Attempt: Let $A,B\in\mathfrak{gl}(2,\mathbb{K})$ such that:
$$A = \begin{pmatrix}a_{11} & a_{12} \\ a_{21} & a_{22}\end{pmatrix}, \quad B = \begin{pmatrix}b_{11} & b_ {12} \\ b_{21} & b_{22}\end{pmatrix}$$
(This part is skippable). First, let's see their products:
$$AB = \begin{pmatrix}a_{11} & a_{12} \\ a_{21} & a_{22}\end{pmatrix}\begin{pmatrix}b_{11} & b_{12} \\ b_{21} & b_{22}\end{pmatrix} = \begin{pmatrix}a_{11}b_{11} + a_{12}b_{21} & a_{11}b_{12} + a_{12 }b_{22} \\ a_{21}b_{11} + a_{22}b_{21} & a_{21}b_{12} + a_{22}b_{22}\end{pmatrix}$$
$$BA = \begin{pmatrix}b_{11} & b_{12} \\ b_{21} & b_{22}\end{pmatrix}\begin{pmatrix}a_{11} & a_{12} \\ a_{21} & a_{22}\end{pmatrix} = \begin{pmatrix}b_{11}a_{11} + b_{12}a_{21} & b_{11}a_{12} + b_{12 }a_{22} \\ b_{21}a_{11} + b_{22}a_{21} & b_{21}a_{12} + b_{22}a_{22}\end{pmatrix}$$
Hence:
$$\begin{align*} AB - BA &= \begin{pmatrix}a_{11}b_{11} + a_{12}b_{21} & a_{11}b_{12} + a_{12}b_{22} \\ a_{21 }b_{11} + a_{22}b_{21} & a_{21}b_{12} + a_{22}b_{22}\end{pmatrix} - \begin{pmatrix}b_{11}a_{11 } + b_{12}a_{21} & b_{11}a_{12} + b_{12}a_{22} \\ b_{21}a_{11} + b_{22}a_{21} & b_{ 21}a_{12} + b_{22}a_{22}\end{pmatrix} \\[0.5em] &= \begin{pmatrix}a_{11}b_{11} + a_{12}b_{21} - b_{11}a_{11} - b_{12}a_{21} & a_{11}b_{12 } + a_{12}b_{22} - b_{11}a_{12} - b_{12}a_{22} \\ a_{21}b_{11} + a_{22}b_{21} - b_{ 21}a_{11} - b_{22}a_{21} & a_{21}b_{12} + a_{22}b_{22} - b_{21}a_{12} - b_{22}a_{22 }\end{pmatrix} \\[0.5em] &= \begin{pmatrix}a_{12}b_{21} - b_{12}a_{21} & a_{11}b_{12} + a_{12}b_{22} - b_{11}a_{12 } - b_{12}a_{22} \\ a_{21}b_{11} + a_{22}b_{21} - b_{21}a_{11} - b_{22}a_{21} & a_{ 21}b_{12} - b_{21}a_{12}\end{pmatrix} \\[0.5em] \end{align*}$$
Now, let's see what the center of $\mathfrak{gl}(2,\mathbb{K})$ looks like.
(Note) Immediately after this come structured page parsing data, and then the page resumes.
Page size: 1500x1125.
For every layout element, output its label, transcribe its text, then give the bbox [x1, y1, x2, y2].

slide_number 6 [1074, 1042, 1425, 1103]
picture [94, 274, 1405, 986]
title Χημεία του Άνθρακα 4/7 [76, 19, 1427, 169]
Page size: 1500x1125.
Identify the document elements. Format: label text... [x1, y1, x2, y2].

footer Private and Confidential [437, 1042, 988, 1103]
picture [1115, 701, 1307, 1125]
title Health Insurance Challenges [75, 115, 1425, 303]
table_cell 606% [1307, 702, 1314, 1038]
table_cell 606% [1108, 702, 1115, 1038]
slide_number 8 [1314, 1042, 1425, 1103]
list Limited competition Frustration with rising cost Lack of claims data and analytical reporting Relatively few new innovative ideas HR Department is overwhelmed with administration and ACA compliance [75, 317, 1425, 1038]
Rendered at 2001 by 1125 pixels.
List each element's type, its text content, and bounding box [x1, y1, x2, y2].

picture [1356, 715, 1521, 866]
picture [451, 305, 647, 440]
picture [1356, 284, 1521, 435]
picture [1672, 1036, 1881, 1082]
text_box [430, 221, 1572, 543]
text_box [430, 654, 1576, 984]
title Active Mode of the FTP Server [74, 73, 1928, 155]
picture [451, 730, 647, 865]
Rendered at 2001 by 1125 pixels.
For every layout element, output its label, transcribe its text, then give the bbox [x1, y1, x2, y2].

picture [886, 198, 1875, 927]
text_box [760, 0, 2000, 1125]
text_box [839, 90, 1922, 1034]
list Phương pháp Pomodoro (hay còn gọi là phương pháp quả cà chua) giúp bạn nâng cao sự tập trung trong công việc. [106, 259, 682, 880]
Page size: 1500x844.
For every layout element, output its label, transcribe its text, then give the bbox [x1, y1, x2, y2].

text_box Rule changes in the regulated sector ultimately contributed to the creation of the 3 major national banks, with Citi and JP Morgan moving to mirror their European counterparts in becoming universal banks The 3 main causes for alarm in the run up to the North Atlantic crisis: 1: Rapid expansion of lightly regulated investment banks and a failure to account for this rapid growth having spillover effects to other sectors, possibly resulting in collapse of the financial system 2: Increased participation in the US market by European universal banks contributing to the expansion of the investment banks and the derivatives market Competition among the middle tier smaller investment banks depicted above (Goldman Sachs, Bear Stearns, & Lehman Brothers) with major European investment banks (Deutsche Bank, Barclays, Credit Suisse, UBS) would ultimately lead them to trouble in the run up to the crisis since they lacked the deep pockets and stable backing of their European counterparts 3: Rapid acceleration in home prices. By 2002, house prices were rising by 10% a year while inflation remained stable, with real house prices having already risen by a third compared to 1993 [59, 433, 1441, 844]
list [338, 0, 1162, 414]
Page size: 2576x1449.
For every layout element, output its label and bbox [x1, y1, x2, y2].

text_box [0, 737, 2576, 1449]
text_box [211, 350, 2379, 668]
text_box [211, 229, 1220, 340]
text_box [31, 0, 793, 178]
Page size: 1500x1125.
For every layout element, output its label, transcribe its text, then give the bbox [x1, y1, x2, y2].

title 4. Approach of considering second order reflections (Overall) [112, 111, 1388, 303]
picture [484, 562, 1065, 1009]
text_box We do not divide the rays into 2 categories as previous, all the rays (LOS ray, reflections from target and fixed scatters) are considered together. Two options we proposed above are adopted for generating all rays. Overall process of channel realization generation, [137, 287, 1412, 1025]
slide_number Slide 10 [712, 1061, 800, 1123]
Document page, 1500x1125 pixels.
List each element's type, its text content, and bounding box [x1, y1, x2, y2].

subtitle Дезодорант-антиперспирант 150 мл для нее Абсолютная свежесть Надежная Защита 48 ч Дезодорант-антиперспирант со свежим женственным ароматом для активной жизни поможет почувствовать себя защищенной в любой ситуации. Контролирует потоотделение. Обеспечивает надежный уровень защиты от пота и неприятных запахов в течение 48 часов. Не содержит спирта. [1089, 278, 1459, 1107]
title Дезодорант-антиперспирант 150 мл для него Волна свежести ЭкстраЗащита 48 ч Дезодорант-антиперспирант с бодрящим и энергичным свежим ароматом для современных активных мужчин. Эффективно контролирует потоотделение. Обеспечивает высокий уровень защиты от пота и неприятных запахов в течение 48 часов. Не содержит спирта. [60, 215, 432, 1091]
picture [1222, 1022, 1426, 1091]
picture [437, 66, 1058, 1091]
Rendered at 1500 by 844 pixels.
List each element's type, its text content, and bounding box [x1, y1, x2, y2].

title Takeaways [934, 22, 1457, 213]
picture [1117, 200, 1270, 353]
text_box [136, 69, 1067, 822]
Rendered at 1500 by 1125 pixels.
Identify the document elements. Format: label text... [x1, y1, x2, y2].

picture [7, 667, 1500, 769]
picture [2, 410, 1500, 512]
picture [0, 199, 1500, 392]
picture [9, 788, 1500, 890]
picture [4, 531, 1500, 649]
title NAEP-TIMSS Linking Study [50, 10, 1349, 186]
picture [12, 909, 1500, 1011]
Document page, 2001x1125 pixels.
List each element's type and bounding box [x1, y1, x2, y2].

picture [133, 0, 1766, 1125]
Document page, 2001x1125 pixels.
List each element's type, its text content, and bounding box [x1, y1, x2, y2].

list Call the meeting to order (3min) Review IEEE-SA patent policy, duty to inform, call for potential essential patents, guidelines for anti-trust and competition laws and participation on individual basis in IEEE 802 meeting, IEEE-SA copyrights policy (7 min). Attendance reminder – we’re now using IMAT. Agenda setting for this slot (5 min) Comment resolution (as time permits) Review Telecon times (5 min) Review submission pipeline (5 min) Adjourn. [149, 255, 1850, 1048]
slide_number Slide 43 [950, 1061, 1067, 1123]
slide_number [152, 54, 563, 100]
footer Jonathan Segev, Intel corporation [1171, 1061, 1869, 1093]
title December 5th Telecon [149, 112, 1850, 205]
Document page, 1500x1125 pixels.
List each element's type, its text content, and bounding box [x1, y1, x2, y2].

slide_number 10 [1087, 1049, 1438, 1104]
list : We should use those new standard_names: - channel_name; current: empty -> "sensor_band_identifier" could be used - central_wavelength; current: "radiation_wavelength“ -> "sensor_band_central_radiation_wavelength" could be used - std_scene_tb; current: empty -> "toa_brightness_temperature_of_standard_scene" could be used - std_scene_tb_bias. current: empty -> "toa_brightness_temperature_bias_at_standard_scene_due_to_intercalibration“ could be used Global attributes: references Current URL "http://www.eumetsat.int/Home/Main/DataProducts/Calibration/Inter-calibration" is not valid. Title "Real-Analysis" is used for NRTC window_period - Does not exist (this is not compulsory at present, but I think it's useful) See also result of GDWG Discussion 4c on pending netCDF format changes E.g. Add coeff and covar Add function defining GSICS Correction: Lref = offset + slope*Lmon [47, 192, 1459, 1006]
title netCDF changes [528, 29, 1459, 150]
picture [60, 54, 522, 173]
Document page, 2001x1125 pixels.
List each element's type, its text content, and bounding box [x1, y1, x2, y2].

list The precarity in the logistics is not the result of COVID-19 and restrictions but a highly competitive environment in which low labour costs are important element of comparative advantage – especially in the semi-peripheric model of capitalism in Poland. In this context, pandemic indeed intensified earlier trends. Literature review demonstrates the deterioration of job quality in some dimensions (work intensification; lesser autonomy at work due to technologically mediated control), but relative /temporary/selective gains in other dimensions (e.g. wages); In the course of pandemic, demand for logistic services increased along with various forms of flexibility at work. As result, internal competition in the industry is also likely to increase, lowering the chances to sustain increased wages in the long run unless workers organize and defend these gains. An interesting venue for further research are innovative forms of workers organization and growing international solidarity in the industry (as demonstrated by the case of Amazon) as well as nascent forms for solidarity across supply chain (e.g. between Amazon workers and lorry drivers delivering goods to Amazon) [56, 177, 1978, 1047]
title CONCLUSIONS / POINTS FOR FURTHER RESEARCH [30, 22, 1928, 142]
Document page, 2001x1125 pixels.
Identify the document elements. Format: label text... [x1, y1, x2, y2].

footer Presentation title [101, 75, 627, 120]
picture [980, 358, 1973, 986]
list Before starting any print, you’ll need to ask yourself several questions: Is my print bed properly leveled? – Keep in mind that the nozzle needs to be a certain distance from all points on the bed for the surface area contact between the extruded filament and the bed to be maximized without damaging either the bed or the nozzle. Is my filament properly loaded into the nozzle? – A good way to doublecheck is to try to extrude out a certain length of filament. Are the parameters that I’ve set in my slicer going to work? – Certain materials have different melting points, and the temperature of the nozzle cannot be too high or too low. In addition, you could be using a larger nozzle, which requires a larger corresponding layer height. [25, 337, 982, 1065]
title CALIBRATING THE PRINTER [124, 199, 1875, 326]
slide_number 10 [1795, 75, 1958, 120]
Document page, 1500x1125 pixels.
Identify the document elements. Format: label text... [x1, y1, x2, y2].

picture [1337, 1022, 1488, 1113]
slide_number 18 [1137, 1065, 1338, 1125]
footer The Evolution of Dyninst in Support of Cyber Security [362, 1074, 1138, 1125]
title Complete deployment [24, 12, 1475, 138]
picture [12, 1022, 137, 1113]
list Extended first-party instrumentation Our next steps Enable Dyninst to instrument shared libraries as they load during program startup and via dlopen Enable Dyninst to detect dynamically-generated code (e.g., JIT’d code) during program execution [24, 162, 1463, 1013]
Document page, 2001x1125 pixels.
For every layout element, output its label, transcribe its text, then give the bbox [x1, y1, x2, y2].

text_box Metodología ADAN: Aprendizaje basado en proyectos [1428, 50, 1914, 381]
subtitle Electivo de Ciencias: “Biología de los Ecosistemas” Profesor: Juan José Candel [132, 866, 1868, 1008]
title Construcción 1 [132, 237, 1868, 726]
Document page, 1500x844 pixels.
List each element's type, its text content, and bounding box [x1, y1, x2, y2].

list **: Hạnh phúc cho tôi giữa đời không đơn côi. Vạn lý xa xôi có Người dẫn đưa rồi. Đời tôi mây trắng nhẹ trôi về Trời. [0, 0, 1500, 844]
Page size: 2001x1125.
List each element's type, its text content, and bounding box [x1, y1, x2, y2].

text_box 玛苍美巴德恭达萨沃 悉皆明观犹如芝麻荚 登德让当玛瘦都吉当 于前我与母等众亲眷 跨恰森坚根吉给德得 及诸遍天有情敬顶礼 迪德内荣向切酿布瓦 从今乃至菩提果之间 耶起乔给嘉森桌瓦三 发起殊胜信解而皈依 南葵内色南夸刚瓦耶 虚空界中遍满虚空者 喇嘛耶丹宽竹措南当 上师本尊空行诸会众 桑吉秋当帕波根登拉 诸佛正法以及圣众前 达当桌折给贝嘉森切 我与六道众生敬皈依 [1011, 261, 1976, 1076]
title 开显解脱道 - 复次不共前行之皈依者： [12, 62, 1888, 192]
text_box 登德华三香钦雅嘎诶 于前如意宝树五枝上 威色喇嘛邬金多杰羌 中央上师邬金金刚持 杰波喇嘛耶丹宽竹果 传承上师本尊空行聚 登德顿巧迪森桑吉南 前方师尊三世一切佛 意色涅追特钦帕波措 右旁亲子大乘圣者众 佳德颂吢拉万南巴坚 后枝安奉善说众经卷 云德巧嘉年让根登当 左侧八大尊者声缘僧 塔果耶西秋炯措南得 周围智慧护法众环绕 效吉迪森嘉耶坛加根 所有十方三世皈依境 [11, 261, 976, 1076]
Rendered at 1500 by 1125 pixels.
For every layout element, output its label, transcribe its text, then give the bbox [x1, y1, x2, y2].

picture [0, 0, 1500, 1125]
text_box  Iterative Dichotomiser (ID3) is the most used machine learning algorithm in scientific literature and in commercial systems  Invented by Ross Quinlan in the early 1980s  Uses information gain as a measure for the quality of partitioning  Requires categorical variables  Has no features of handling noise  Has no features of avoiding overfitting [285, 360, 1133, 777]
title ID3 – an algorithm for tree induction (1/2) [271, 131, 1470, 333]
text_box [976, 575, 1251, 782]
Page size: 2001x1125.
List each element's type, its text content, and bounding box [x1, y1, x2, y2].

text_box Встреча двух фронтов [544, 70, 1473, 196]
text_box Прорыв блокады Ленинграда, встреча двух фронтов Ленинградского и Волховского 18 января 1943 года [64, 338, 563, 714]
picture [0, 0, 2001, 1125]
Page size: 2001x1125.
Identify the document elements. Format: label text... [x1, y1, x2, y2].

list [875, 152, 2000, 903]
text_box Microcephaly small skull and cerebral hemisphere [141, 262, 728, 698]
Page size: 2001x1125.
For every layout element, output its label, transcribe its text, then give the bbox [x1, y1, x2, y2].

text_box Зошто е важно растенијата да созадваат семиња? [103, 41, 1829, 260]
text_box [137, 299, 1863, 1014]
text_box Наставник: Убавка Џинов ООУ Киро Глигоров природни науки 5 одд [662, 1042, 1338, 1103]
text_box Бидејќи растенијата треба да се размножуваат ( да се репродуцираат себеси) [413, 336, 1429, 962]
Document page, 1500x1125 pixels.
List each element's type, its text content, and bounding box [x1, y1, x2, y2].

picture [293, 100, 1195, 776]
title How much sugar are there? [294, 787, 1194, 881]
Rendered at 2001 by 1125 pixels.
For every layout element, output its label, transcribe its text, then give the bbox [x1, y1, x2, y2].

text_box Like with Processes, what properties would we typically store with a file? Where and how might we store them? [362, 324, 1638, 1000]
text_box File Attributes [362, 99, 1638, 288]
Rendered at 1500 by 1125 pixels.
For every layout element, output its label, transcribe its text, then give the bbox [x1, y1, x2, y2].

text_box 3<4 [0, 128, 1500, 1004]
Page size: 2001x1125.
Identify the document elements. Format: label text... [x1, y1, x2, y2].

By definition:
$$\begin{align*} \mathrm{Z}(\mathfrak{gl}(2,\mathbb{K})) &= \{A\in\mathfrak{gl}(2,\mathbb{K}) : [A,B] = 0 , \text{ for all }B\in\mathfrak{gl}(2,\mathbb{K})\} \\[0.5em] &= \{A\in\mathfrak{gl}(2,\mathbb{K}) : AB - BA = 0, \text{ for all }B\in\mathfrak{gl}(2,\mathbb{K} )\} \end{align*}$$
In other words, the center of $\mathfrak{gl}(2,\mathbb{K})$ is made up of the matrices $A\in\mathfrak{gl}(2,\mathbb{K})$ such that $ AB - BA = 0$, for all $B\in\mathfrak{gl}(2,\mathbb{K})$, that is:
$$\begin{align} a_{12}b_{21} - b_{12}a_{21} = 0 \qquad (1)\\[0.5em] a_{11}b_{12} + a_{12}b_{22} - b_{11}a_{12} - b_{12}a_{22} = 0 \qquad (2) \\[0.5em] a_{21}b_{11} + a_{22}b_{21} - b_{21}a_{11} - b_{22}a_{21} = 0 \qquad (3) \\[0.5em] a_{21}b_{12} - b_{21}a_{12} = 0 \qquad (4) \\[0.5em] \end{align}$$
At this point I don't know how to continue. Am I forgetting something? Please help.